Chelsea Wolfe at Fitzgerald's, 9/7/2013
Not many artists touring in small and mid-sized venues put on a real production. Then again, not every artist is Chelsea Wolfe. When the L.A. singer-songwriter's tour stopped by Fitzgerald's downstairs room on Saturday, she brought autumn's dark side in with her.
As the stage lights dimmed, Wolfe's own light show began, lighting up the back of the stage in a row. But this wasn't something you'd see at a special screening of Dark Side of the Moon. Instead, the lights flickered lilac and white to an orchestral track layered over the sound of thunder.

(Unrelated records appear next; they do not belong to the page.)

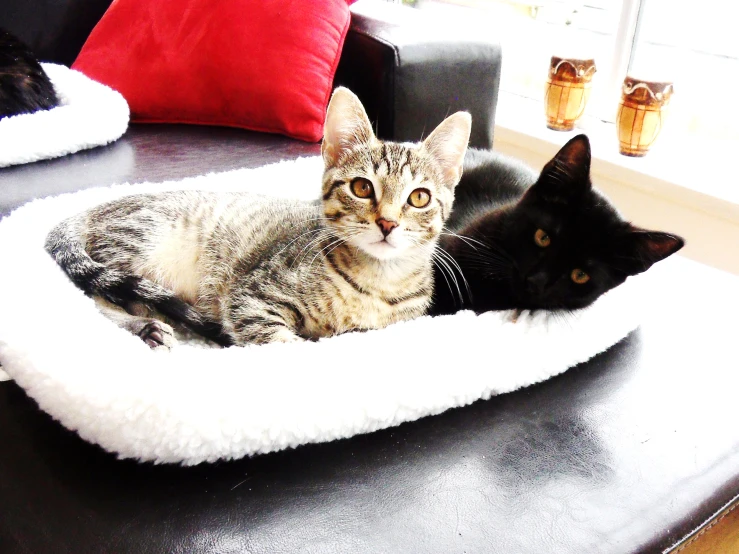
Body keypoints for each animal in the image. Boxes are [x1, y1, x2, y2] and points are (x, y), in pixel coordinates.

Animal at [46, 87, 472, 344]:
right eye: (362, 188)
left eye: (419, 197)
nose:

Dark and haunting, maybe, but it was the perfect introduction for Wolfe, who blends gothic rock with more experimental indie music.
Without missing a beat, Wolfe and her band entered the stage with just enough time to adjust their instruments and jump straight into "Feral Love," the first track from her latest album, Pain Is Beauty.
Onstage, Wolfe split her time crooning into two microphones as she lost herself in the music, dancing carelessly in an all-black ensemble as the audience watched, transfixed. It's nothing provocative, and it's definitely not calculated. Instead, something about the way Wolfe moved oozed confidence -- the kind that most people only dream of having.
Like at any other concert, these are the kind of kinks that are best worked out early on in the show. But for some reason, it just seemed more important that things be in their right place early on in this set, if for no other reason than the fact that it wasn't an average performance.
As loops led the band into "We Hit a Wall," Wolfe picked up a black guitar as her band -- a bassist, guitarist and drummer -- continued flawlessly moving from song to song flawlessly as they powered through "Mer" and "Reins."
Whether it's Wolfe's artistic vision, or simply coincidence, everything about her live performance aligned perfectly. To some, her execution could be considered pretentious or grandiose. But her performance is nothing of the sort. Instead, she takes ownership of her image, attitude and style. And truthfully, it's refreshing to see a woman take charge of how she is perceived.
That's not to say that I think Wolfe is contrived in any way.